On page 312 of the book Hot Chocolate for the Mystical Soul, we have an account by a man who reports seeing an apparition of his grandfather who died more than twenty years ago. 

The case of the apparition of James L. Chaffin is one of the best documented cases of an apparition appearing long after death. The case was first documented on page 517 in Part 103 of Volume 36 of the Proceeedings of the Society for Psychical Research, 1928, in the November 1927 article "CASE OF THE WILL OF MR. JAMES L. CHAFFIN," which can be read here.  The facts and narratives were all entered as testimony in a legal case. 

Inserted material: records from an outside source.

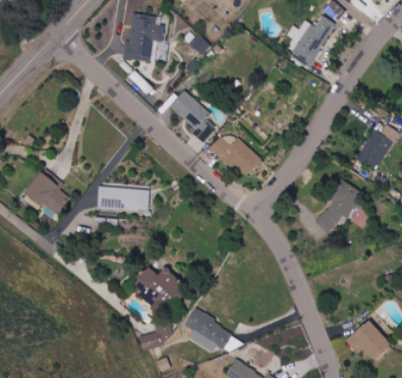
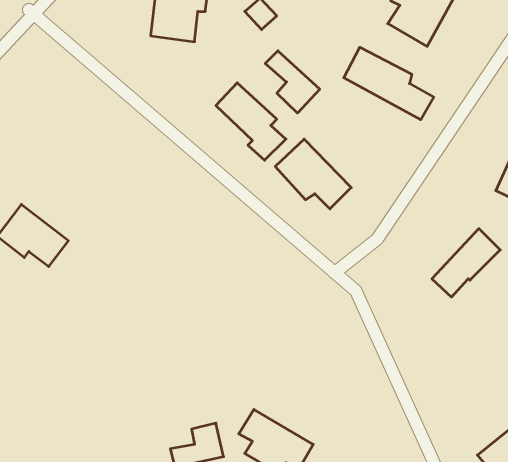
building: none -> [344,47,434,120]
building: none -> [265,51,320,113]
building: [98,185,150,210] -> none
building: [129,267,183,314] -> none

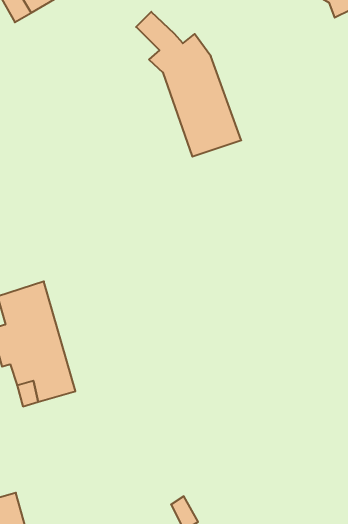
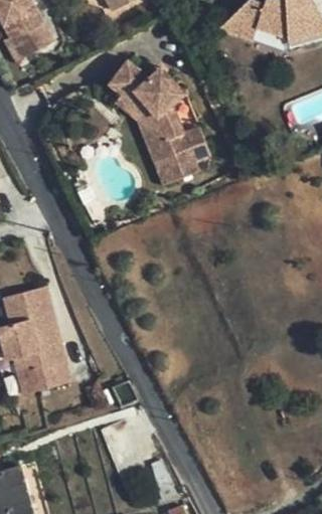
building: none -> [112,66,169,181]

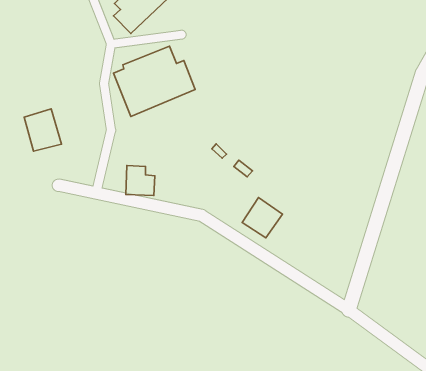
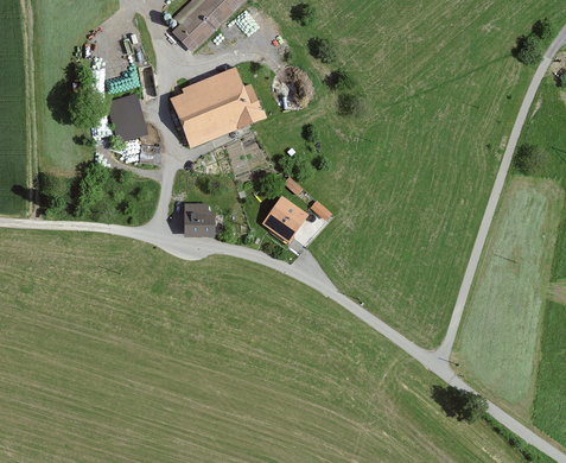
building: [24,109,62,151] -> [106,93,148,141]
building: [242,197,282,238] -> [262,197,309,243]

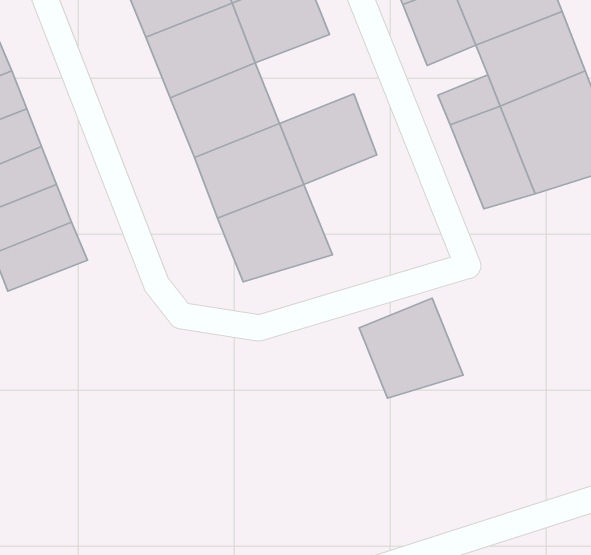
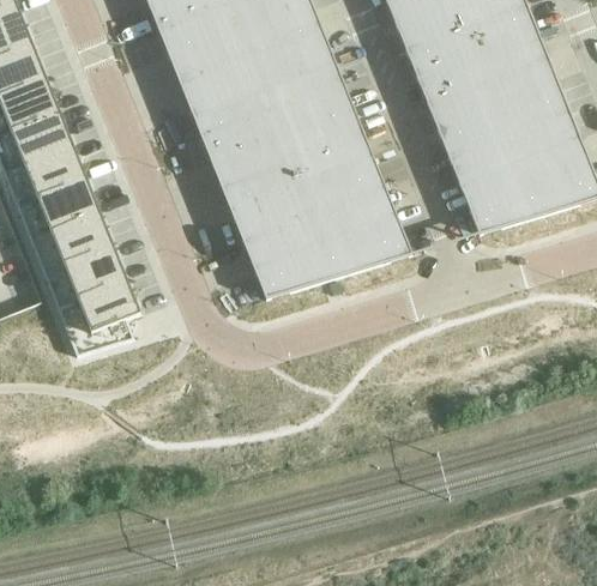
building: none -> [276,79,363,158]
building: none -> [428,89,482,133]
building: none -> [56,279,140,356]
building: [359,298,463,398] -> [319,186,411,274]

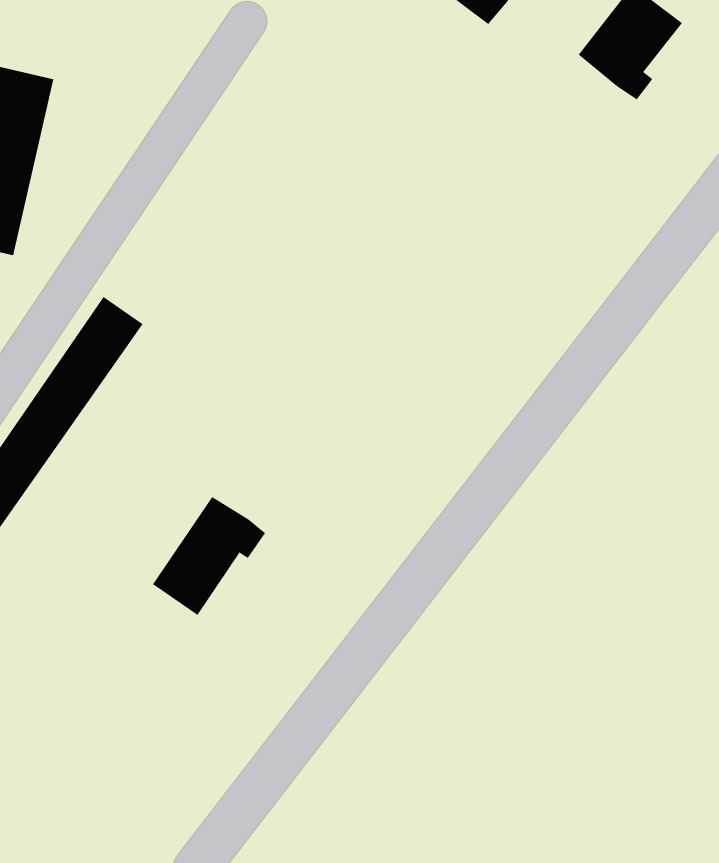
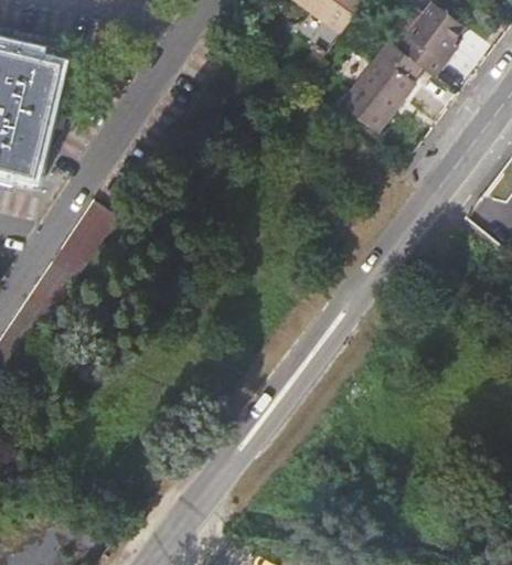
building: none -> [340,45,418,135]
building: [152,496,266,616] -> none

James L. Chaffin had four sons, and on November 16, 1905 made a will in front of two witnesses, giving his farm to his third son, Marshall, with his widow and other three sons getting nothing. On the 16th of January, 1919 James L. Chaffin made a new will, dividing his property up equally to his four sons, with instructions that his widow be taken care of.  The new will said that it was written "after reading the 27th chapter of Genesis."  James L. Chaffin told no one about the second will, which was placed in an old Bible of his father's. But James did put instructions sewed up in the lining of an overcoat, instructions telling where the second will could be found. James L. Chaffin died on September 7, 1921.  His son Marshall was granted possession of the farm on the basis of the first will, the second will being unknown to the wife or children.

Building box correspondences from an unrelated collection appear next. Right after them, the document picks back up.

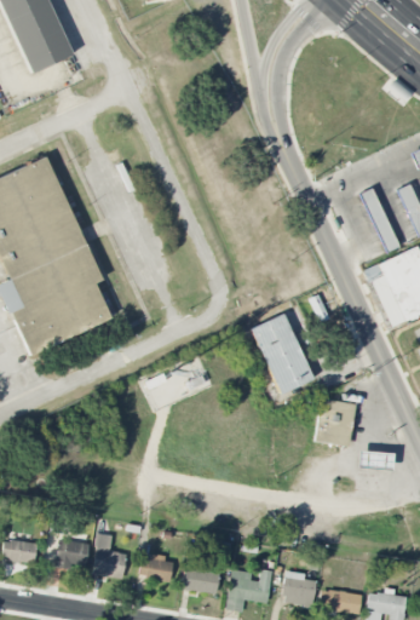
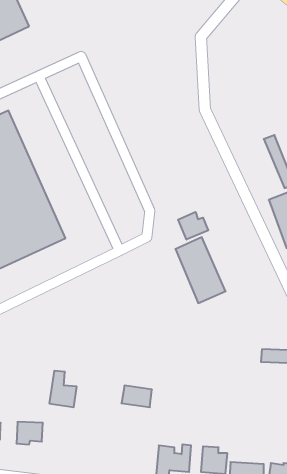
building: none -> [178,212,208,240]
building: [316,400,355,446] -> none
building: [92,534,126,579] -> [49,371,77,407]
building: [139,556,173,580] -> none
building: [182,568,219,595] -> [121,386,152,407]

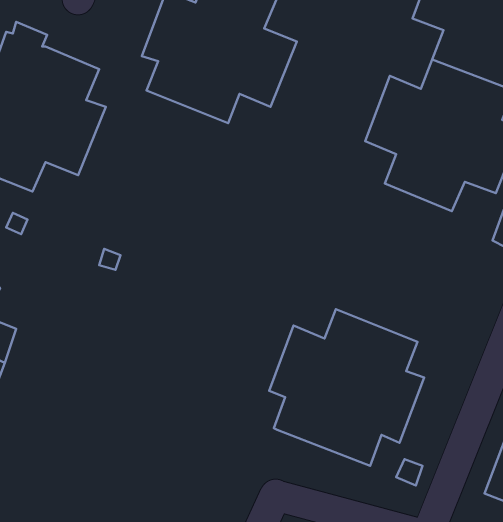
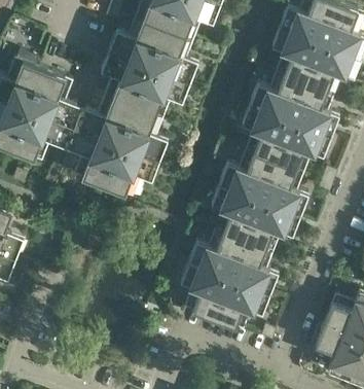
building: none -> [68,94,167,197]
building: none -> [210,152,308,252]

One of the sons of James L. Chaffin (a son named James Pinkney Chaffin) gave this testimony in court about seeing an apparition of his father about four years after the father's death:

"Some time later, I think it was the latter part of June, 1925, he appeared at my bedside again, dressed as I had often seen him dressed in life, wearing a black overcoat which I knew to be his own coat. This time my father's spirit spoke to me, he took hold of his overcoat this way and pulled it back and said, ' You will find my will m my overcoat pocket,' and then disappeared."

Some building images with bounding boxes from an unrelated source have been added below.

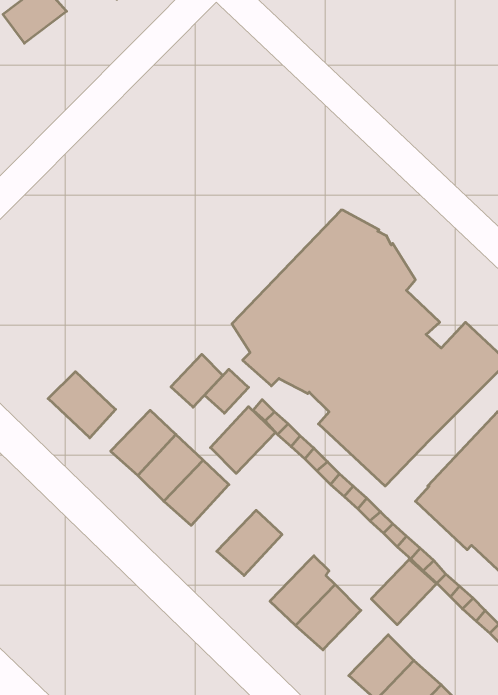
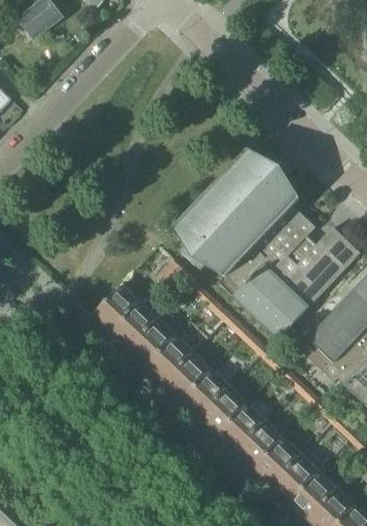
building: [171,354,223,407] -> none
building: [48,372,116,438] -> none
building: [210,407,276,473] -> [146,336,190,381]
building: none -> [182,370,226,415]
building: [371,559,436,625] -> [235,421,280,465]

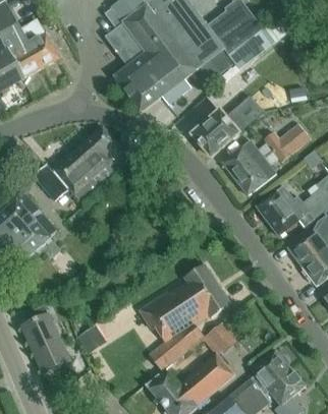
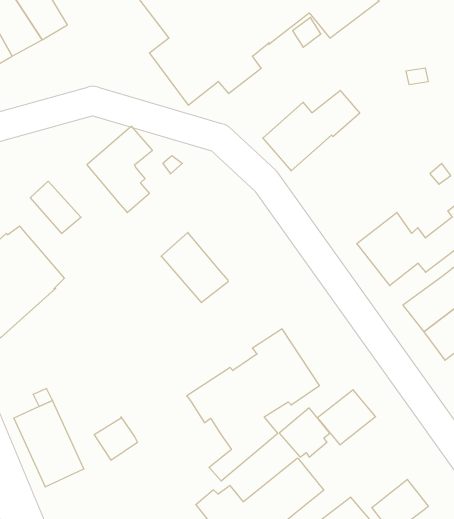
building: [222,122,311,194] -> none
building: [54,153,100,200] -> [161,232,228,303]
building: [252,349,291,387] -> [317,390,376,445]

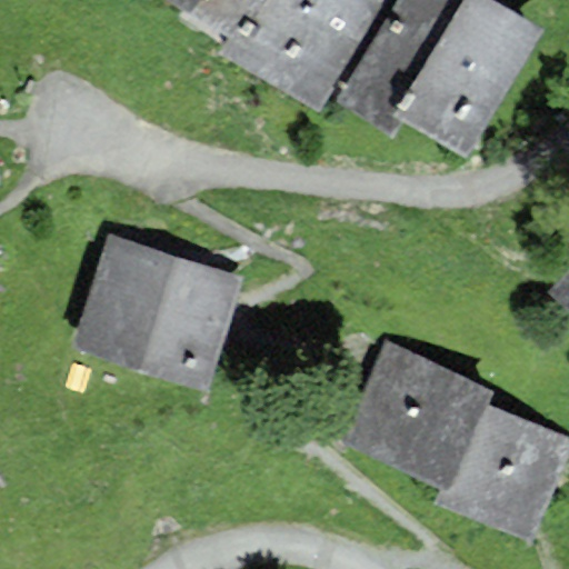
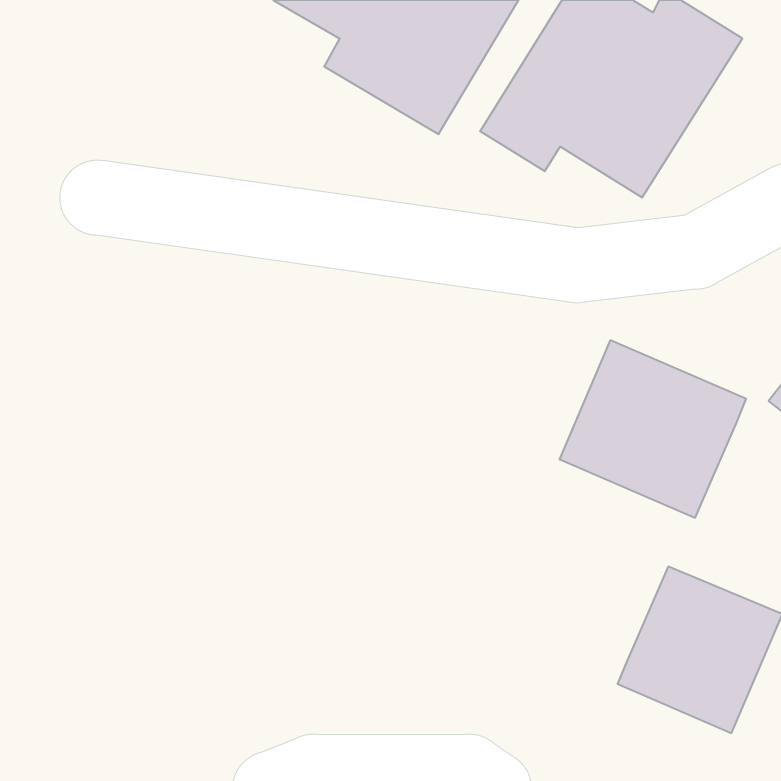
building: [90,248,237,382] -> none
building: [359,355,493,482] -> [559,340,746,518]

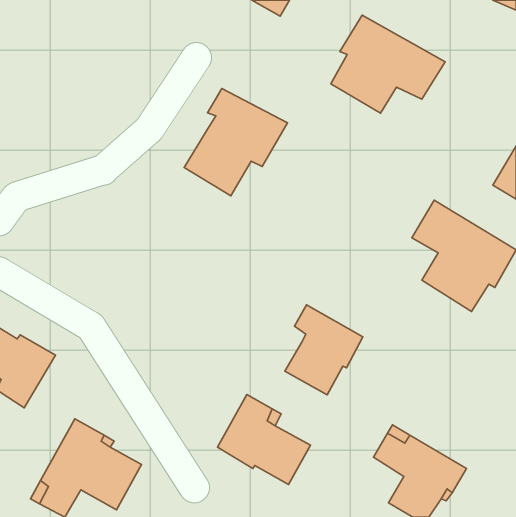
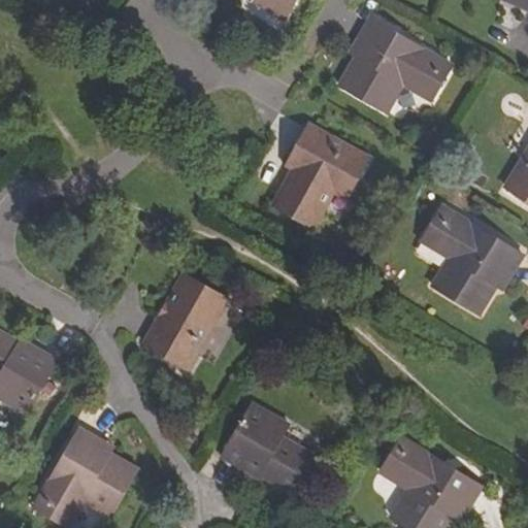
building: [184,88,288,196] -> [267,122,372,231]
building: none -> [141,276,223,370]
building: [285,305,363,395] -> none

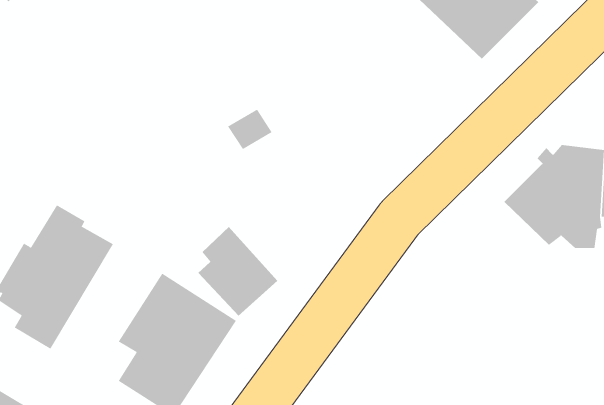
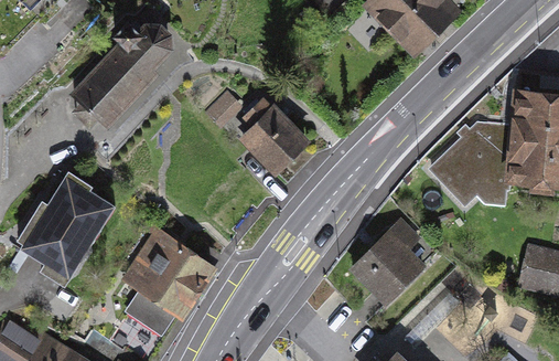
building: none -> [71,21,172,131]
building: [197,226,278,316] -> [240,104,305,177]
building: none -> [352,215,439,306]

James Pinkney Chaffin retrieved the coat from a brother twenty miles away, to whom the coat had been given. Inside the coat (sewed up in its lining) was a piece of paper in the handwriting of James L. Chaffin stating, "Read the 27th chapter of Genesis in my daddie's old Bible."  Accompanied by some witnesses, James Pinkney Chaffin retrieved the old Bible, in which was found (in a spot matching the 27th Chapter of Genesis) the second will of James L. Chaffin. James Pinkney Chaffin filed a court case, giving the testimony above, and demanding that the second will be declared as the valid will. In the middle of the case the opposition to this claim was dropped, and a jury found that the second will (the one found in the Bible, apparently found with the help of an apparition) was the valid will of James L. Chaffin.  The case stands as one of the best-documented cases of an apparition appearing long after someone died. 

Postscript: On page 167 of his book A Critical Examination of the Belief in a Life After Death, C. J. Ducasse (a professor of philosophy at Brown University) told this astonishing account:

"The prima facie most impressive evidence there could be of the survival of a deceased friend or relative would be to see and touch his materialized, recognizable bodily form, which then speaks in his or her characteristic manner. This is what appeared to occur in my presence on an occasion three or four years ago when, during some two hours and in very good red light through out, some eighteen fully material forms—some male, some female, some tall and some short, and sometimes two together—came out of and returned to the curtained cabinet I had inspected before hand, in which a medium sat, and to which I had found no avenue of surreptitious access.

These material forms were apparently recognized as those of a deceased father, mother, or other relative by one or another of the fourteen or fifteen persons present; and some touching scenes occurred, in which the form of the deceased spoke with and caressed the living."